_Problems and tasks_
[A] From the sprockets issue report, extract the passage that begins at the words "https://github.com/AgileVentures/LocalSupport/pull/1069" and stops after the words "export keyword ...".
[B] In the sprockets issue report, what happens to a js module with dependencies in production mode on the local dev machine?

_Quoted passage_

-------------------------

Open tansaku opened 5 years ago

tansaku commented 5 years ago

Expected behavior

I would expect consistent behaviour from sprockets in production mode both on my local machine and on a cloud host like heroku

Actual behavior

For some reason, when in production mode on my local dev machine a js module with dependencies gets completely inlined along with its dependencies. However, the exact same setup on heroku inlines the dependency but then includes the following for the sub-dependencies:

export * from "topojson-client";
export * from "topojson-server";
export * from "topojson-simplify";

this leads to browser errors. More details at: https://stackoverflow.com/questions/56148334/rails-asset-pipeline-javascript-syntaxerror-unexpected-token-export

System configuration

Example App

This is the PR for the branch that is being deployed to heroku and run locally and getting these disparate results:

https://github.com/AgileVentures/LocalSupport/pull/1069

I can try and set up a minimal app focused on precisely this issue, but was hoping just to get a pointer on what controls whether sprockets chooses to inline javascript dependencies vs using the export keyword ...

-------------------------

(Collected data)

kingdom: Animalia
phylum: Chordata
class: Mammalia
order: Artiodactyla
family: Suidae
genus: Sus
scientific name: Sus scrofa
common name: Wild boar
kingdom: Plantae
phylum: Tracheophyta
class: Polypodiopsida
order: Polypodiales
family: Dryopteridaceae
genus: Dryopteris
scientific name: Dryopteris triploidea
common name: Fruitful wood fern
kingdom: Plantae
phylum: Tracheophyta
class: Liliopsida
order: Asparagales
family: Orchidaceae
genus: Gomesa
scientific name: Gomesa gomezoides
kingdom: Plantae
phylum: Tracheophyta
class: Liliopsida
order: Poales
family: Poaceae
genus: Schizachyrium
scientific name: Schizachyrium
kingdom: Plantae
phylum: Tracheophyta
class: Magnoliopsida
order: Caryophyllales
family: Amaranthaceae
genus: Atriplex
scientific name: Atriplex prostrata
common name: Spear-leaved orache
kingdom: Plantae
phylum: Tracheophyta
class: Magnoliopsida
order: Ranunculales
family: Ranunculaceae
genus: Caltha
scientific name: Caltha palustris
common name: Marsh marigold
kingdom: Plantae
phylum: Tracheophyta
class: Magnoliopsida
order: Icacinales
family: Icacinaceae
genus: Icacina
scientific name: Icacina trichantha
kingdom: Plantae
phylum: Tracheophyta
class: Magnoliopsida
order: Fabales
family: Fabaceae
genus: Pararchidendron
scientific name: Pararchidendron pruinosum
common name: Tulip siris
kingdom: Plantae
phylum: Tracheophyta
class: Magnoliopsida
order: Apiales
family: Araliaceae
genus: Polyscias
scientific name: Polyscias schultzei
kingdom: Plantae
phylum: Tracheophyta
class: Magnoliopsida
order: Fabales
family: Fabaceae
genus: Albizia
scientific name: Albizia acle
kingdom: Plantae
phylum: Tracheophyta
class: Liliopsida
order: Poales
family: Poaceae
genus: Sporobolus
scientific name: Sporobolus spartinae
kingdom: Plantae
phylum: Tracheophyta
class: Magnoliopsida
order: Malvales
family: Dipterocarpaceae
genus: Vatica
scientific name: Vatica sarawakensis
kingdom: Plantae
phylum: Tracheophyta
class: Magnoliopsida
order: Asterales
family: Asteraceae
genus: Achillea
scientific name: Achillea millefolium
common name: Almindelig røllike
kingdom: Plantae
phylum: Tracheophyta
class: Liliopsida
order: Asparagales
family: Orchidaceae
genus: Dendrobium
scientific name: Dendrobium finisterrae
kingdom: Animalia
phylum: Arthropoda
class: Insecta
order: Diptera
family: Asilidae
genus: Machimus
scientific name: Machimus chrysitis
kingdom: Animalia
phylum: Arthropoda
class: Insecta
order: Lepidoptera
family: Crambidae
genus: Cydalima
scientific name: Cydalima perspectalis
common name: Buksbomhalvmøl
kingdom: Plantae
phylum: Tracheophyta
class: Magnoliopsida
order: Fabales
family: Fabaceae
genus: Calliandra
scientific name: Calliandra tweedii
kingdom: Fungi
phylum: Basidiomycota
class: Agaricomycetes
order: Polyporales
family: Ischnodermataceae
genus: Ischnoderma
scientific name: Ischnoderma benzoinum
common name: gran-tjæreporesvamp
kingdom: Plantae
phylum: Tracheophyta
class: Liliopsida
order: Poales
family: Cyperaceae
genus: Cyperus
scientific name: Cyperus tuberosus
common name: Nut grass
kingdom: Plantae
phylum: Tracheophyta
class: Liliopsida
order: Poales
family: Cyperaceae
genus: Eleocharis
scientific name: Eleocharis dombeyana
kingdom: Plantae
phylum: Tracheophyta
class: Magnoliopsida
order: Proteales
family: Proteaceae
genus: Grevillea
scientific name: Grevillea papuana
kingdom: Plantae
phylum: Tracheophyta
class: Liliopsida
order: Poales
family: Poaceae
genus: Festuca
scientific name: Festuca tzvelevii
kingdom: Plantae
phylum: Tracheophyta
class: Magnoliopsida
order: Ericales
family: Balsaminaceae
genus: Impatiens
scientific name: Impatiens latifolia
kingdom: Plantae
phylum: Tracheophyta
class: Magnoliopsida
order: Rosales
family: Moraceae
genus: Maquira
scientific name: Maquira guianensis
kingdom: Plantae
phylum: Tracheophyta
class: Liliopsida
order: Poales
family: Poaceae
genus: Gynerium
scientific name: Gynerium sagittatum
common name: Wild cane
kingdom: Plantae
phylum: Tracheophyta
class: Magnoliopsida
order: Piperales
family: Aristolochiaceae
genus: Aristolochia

-------------------------

_Results for each task_
[A]
https://github.com/AgileVentures/LocalSupport/pull/1069

I can try and set up a minimal app focused on precisely this issue, but was hoping just to get a pointer on what controls whether sprockets chooses to inline javascript dependencies vs using the export keyword ...

[B] It gets completely inlined along with its dependencies.